Cette thèse concerne l’imagerie SPECT avec une caméra Compton, dispositif non collimaté qui bénéficie d’une sensibilité supérieure aux caméras actuellement implantées en clinique [Fontana2020]). La caméra Compton peut également être utilisée en tant que dispositif mobile (H3D, Damavan, Japon) et pour une plage d’énergies plus large. L’imagerie de contrôle en proton et hadron thérapie s’effectue actuellement a posteriori avec un imageur TEP. Des caméras collimatées, dont la caméra à fente de l’entreprise IBA, ont été proposée récemment et testées en environnement clinique pour un contrôle en ligne basé sur l’émission gamma-prompt. Elles permettent de tracer le profil 1D du faisceau et d’identifier la fin de son parcours, connaissant la relation entre profil gamma-prompt et profil de dose. La caméra Compton permet d’aller plus loin vers une image en trois dimensions de l’émission gamma. D’autres applications possibles sont l’imagerie SPECT en radiothérapie vectorisée et en imagerie diagnostique. Actuellement ce dispositif est utilisé pour des applications en astrophysique ainsi que pour localiser et identifier des sources radioactives.

Nous avons montré récemment dans le cadre de la thèse de Y. Feng, soutenue à l’automne 2019, que si des données idéales étaient acquises, en nombre relativement faible, la caméra Compton peut surpasser une caméra collimatée pour une couverture angulaire incomplète limitée à 120° ([Feng2020]). Pour des données faiblement entachées d’erreurs (prise en compte uniquement de l’élargissement Doppler), nous avons mis en évidence l’importance d’une modélisation précise.

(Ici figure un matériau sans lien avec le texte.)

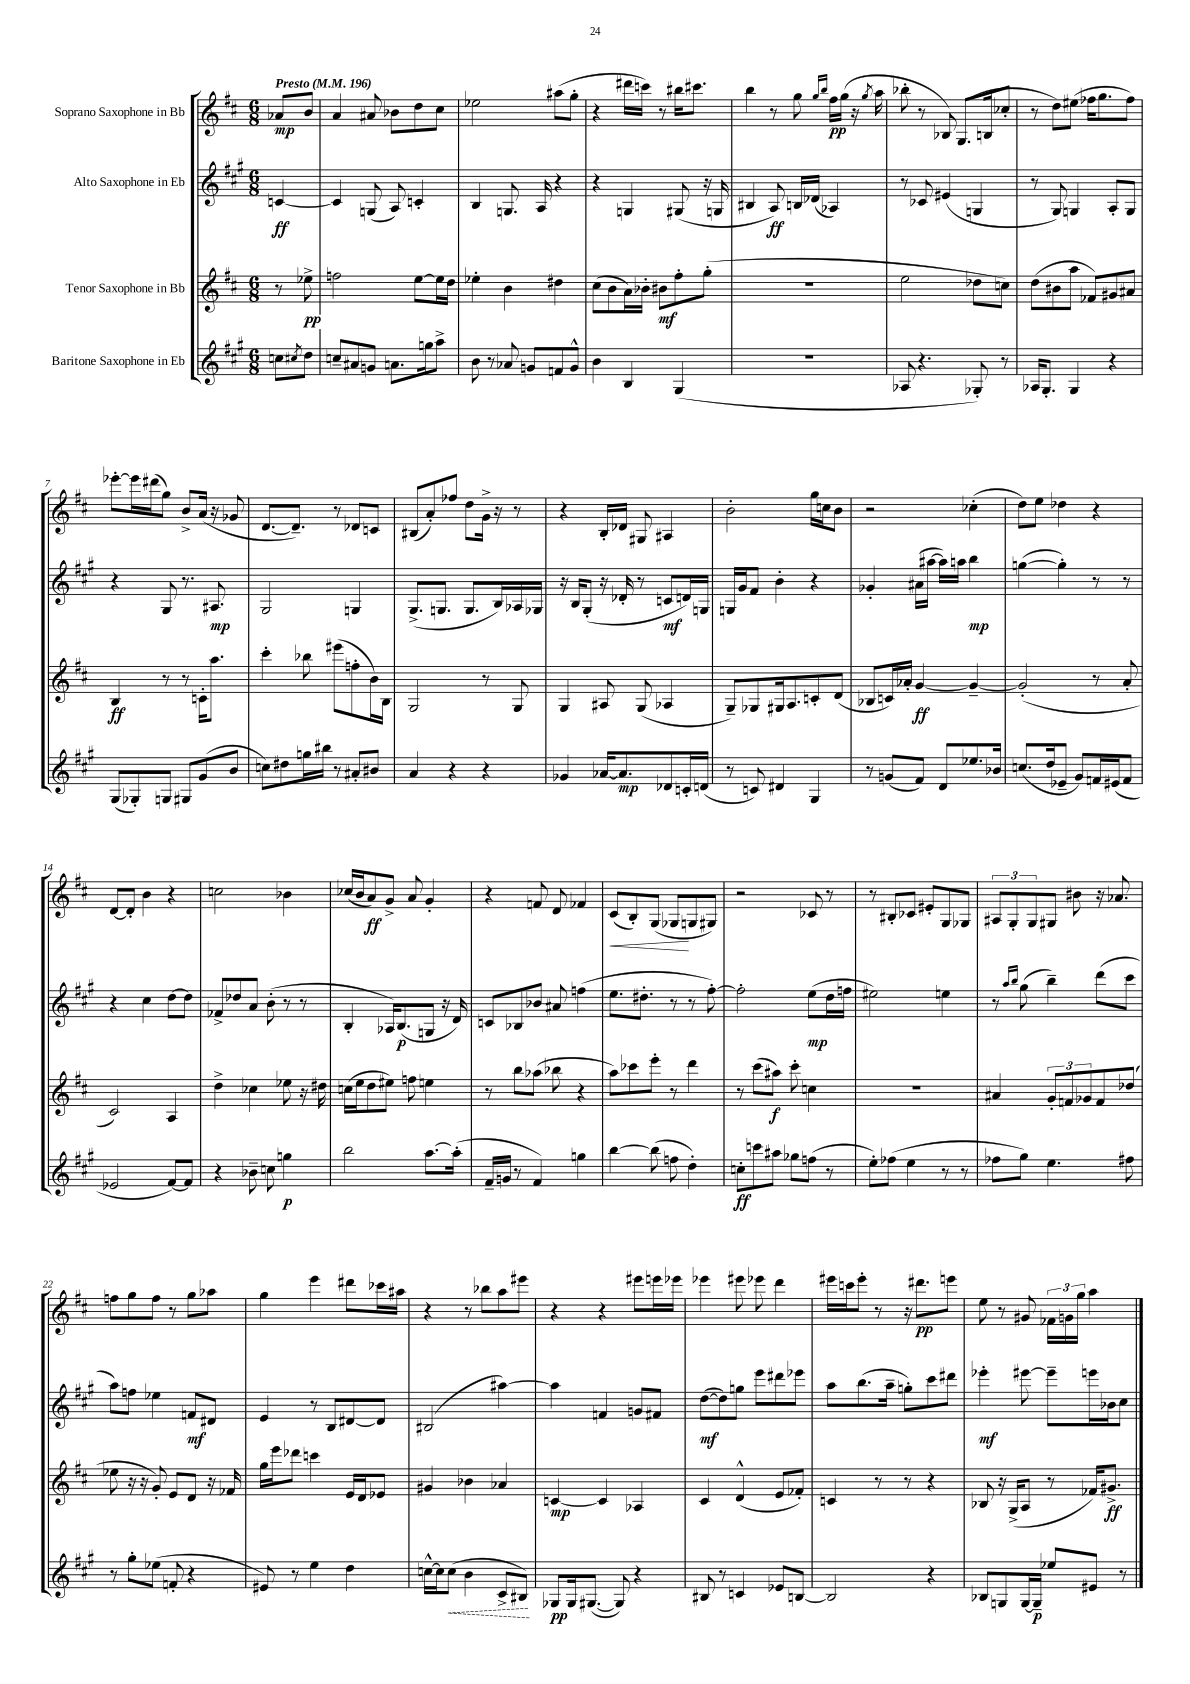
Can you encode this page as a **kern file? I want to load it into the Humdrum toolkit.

**kern	**kern	**kern	**kern
*staff4	*staff3	*staff2	*staff1
*clefG2	*clefG2	*clefG2	*clefG2
*k[f#c#g#]	*k[f#c#]	*k[f#c#g#]	*k[f#c#]
*M6/8	*M6/8	*M6/8	*M6/8
*MM196	*MM196	*MM196	*MM196
8cc	8r	[4c	8a-
8qcc#	.	.	.
8dd	8ee-^	.	8b
=	=	=	=
8cc~	2ff	4c]	4a
8a#	.	.	.
8g	.	(8G	8a#
8.a	.	8A)	8b-
.	[8ee	4c'	8dd
16gg	.	.	.
8aa^	16ee]	.	8cc#
.	16dd	.	.
=	=	=	=
8b	4ee-'	4B	2ee-
8r	.	.	.
8a-	4b	8.G	.
8g	.	.	.
.	.	16A	.
8f	4dd#	4r	(8aa#
8g^^	.	.	8gg'
=	=	=	=
4b	(8cc#	4r	4r
.	8b	.	.
4B	16a)	4G	16ddd#
.	16b-'	.	16ccc)
.	8b#	.	8r
(4G#	8ff#'	(8G#	16bb#
.	.	.	8.ccc#
.	(8gg'	16r	.
.	.	16G	.
=	=	=	=
2.r	2.r	4B#	4bb
.	.	8A)	8r
.	.	16B	8gg
.	.	(16d-	.
.	.	.	16qqgg
.	.	.	16qqbb
.	.	4A-)	16ff#
.	.	.	(16gg
.	.	.	16r
.	.	.	8qgg
.	.	.	16aa
=	=	=	=
8A-	2ee	8r	8bb-'
4.r	.	8c-	8r
.	.	(4e#	8B-)
.	.	.	(8.G
8G-')	8dd-	4G	.
.	.	.	16B
8r	8cc)	.	8cc-'
=	=	=	=
16A-	(8dd	8r	8r
8.G#'	.	.	.
.	8b#	8G#)	8dd)
4G#	8aa	4G	(8ee#
.	8f-)	.	16ff-
.	.	.	8.gg
4r	8g#	8A'	.
.	8a#	8G	8ff-)
=	=	=	=
(8G#	4B	4r	[8eee-'
8G-')	.	.	16eee-]
.	.	.	(16ddd#
8G	8r	8G#	8gg)
8G#	8r	8.r	8b^
(8g#	16c'	.	(16a
.	8.aa	8.A#	16r
8b	.	.	8g-
=	=	=	=
8cc)	4ccc#'	2G#	[8.d
8dd#	.	.	.
.	.	.	8.d~])
16gg	8bb-	.	.
16bb#	.	.	.
8r	(8eee#	.	8r
8a#'	8ff'	4G	8d-
8b#	16b)	.	8c
.	16B	.	.
=	=	=	=
4a	2G	(8.G#^	(8B#
.	.	.	8a')
.	.	8.G	.
4r	.	.	8ff-
.	.	8.G	8dd
4r	8r	.	16g^
.	.	16B)	16r
.	8G	16A-	8r
.	.	16G-	.
=	=	=	=
4g-	4G	16r	4r
.	.	16B	.
.	.	(8G#'	.
[16a-	8A#	16r	16B'
8.a-]	.	16d-'	16d-
.	(8G	8r	8G#
8d-	4A-	8c	4A#
16c'	.	16d)	.
(16d	.	16G	.
=	=	=	=
8r	8G~)	16G	2b'
.	.	16g#	.
8c)	8G-	8f#	.
4d#	16G#	4b'	.
.	8.A	.	.
4G#	8c'	4r	16gg
.	.	.	16cc
.	(8d	.	8b
=	=	=	=
8r	8B-	4g-'	2r
(8g	16c)	.	.
.	16a-'	.	.
8f#)	[4g	(16a#	.
.	.	[16aa#	.
8d	.	16aa#])	.
.	.	16aa	.
8.ee-	4g~_	4bb	(4cc-'
16b-	.	.	.
=	=	=	=
(8.cc	(2g']	([4gg	8dd)
.	.	.	8ee
16dd	.	.	.
8e-~	.	4gg'])	4dd-
8g#)	.	.	.
16f	8r	8r	4r
(16e#	.	.	.
8f	8a'	8r	.
=	=	=	=
2e-	2c#)	4r	[8d
.	.	.	8d']
.	.	4cc#	4b
[8f#)	4A	[8dd	4r
8f#]	.	8dd]	.
=	=	=	=
4r	4dd^	8f-^	2cc
.	.	8dd-	.
8b-~	4cc-	8a	.
8cc	.	(8b'	.
4gg	8ee-	8r	4b-
.	16r	8r	.
.	16dd#	.	.
=	=	=	=
2bb	(16cc	4B'	(16cc-
.	16ee	.	16b
.	8dd	.	8a)
.	8ee#)	16A-)	8g^
.	.	(8.B	.
.	8ff	.	8a
[8.aa	4ee	8G	4g'
.	.	16r	.
(16aa']	.	16d)	.
=	=	=	=
16f#~	8r	8c	4r
16g	.	.	.
8r	8bb	8B-	.
4f#)	(8aa-	8b-	8f
.	8bb-	8a#	8d
4gg	4r	(4ff	4f-
=	=	=	=
[4bb	8aa)	8.ee	(8c#
.	8ccc-	.	8B')
.	.	8.dd#'	.
(8bb]	8eee'	.	(8G
8ff	8r	8r	8G-
4dd')	4ddd	8r	8G
.	.	[8ff#')	8G#)
=	=	=	=
8cc'	8r	2ff#']	2r
8ccc	(8ccc#	.	.
8aa#	8aa#)	.	.
8gg-	8ccc#'	.	.
(8ff	4cc	(8ee	8c-
8r	.	16dd	8r
.	.	16ff	.
=	=	=	=
8ee')	2.r	2ee#)	8r
(8ff-	.	.	8B#'
4ee	.	.	8c-
.	.	.	8e#'
8r	.	4ee	8G
8r	.	.	8G-
=	=	=	=
8ff-	4a#	8r	12A#
.	.	.	12G'
.	.	16qqaa	.
.	.	16qqbb	.
8gg#)	.	(8gg#	.
.	.	.	12G
4.ee	12g'	4bb~)	8G#
.	12f	.	.
.	.	.	8b#
.	12g-	.	.
.	8f	(8ddd	16r
.	.	.	8.a-
8ff#	(8dd-	8ccc#	.
=	=	=	=
8r	8ee-	8aa)	8ff
8gg#'	16r	8ff	8gg
.	16r	.	.
(8ee-	8g')	4ee-	8ff
8f'	8e	.	8r
4r	8d	8f	8gg
.	16r	8d#	8aa-
.	16f-	.	.
=	=	=	=
8e#)	16gg	4e	4gg
.	16eee	.	.
8r	8ddd-	.	.
4ee	4ccc	8r	4eee
.	.	8B	.
4dd	16e	[8d#	8ddd#
.	16d	.	.
.	8e-	8d#]	16ccc-
.	.	.	16aa#
=	=	=	=
[16cc^^	4g#	(2B#	4r
16cc]	.	.	.
(8cc	.	.	.
4b	4b-	.	8r
.	.	.	8bb-
8c#^	4a-	[4aa#)	8aa
8B#)	.	.	8eee#
=	=	=	=
8G-	[4c	4aa#]	4r
16G-	.	.	.
([8.G#	.	.	.
.	4c]	4f	4r
8G#])	.	.	.
4r	4A-	8g	8eee#
.	.	8f#	16eee
.	.	.	16eee-
=	=	=	=
8B#	4c#	([8dd	4eee-
8r	.	8dd])	.
4c	(4d^^	8gg	8eee#
.	.	8eee	8eee-
8e-	8e	8ddd#	4ddd
[8B	8f-')	8eee-	.
=	=	=	=
2B]	4c	8aa	16eee#
.	.	.	16ccc
.	.	(8.bb	8eee#'
.	8r	.	8r
.	.	16aa~	.
.	8r	8gg')	16r
.	.	.	8.ddd#
4r	4r	8ccc#	.
.	.	8ddd#	8eee
=	=	=	=
8B-	8B-	4eee-'	8ee
8G	16r	.	8r
.	(16G^	.	.
[16G	8A	[8eee#	8g#
16G~]	.	.	.
8ee-	8r	8eee#~]	24f-
.	.	.	24g
.	.	.	24gg
8e#	16f-)	16eee	4aa
.	8.g#^	16b-	.
8r	.	8cc#	.
==	==	==	==
*-	*-	*-	*-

Des incertitudes liées au processus de détection sont à prendre en compte pour des données réalistes. Elles concernent les mesures de positions et énergies, les photons qui quittent le détecteur sans y déposer toute leur énergie, les coïncidences fortuites et les erreurs d’ordonnancement de la séquence d’interactions. Nous envisageons de mieux les caractériser, modéliser et mieux les prendre en compte dans le processus de reconstruction tomographique que nous souhaitons étendre d’une reconstruction 3D spatiale à 3D+énergie. Pour réaliser cet objectif nous nous appuierons sur des simulations Monte-Carlo, des modèles mathématiques et les compétences en physique des détecteurs de la collaboration Clarys (IP2I Lyon, LPSC Grenoble, CPPM Marseille, CREATIS). Des méthodes basées réseaux de neurones seront testées en parallèle des modélisations standard. Les méthodes issues de l’intelligence artificielle sont pour le moment très peu employées pour la reconstruction d’images caméra Compton.

Encadrement : V. Maxim au laboratoire CREATIS, INSA Lyon et E. Testa au laboratoire IP2I de l’Université de Lyon.

Profil du candidat : Le candidat devra avoir un diplôme de master ou ingénieur et des compétences approfondies en mathématiques appliquées, informatique, physique, traitement d’images ou intelligence artificielle. Il devra avoir de bonnes compétences en modélisation, programmation, communication écrite et orale.

Compétences développées pendant la thèse : Modélisation, programmation, réseaux neuronaux, évaluation critique de ses résultats. Gestion de projet, capacité de combiner des connaissances venant de plusieurs disciplines. Reconstruction tomographique, optimisation, détection des rayons gamma, imagerie médicale, simulation Monte Carlo.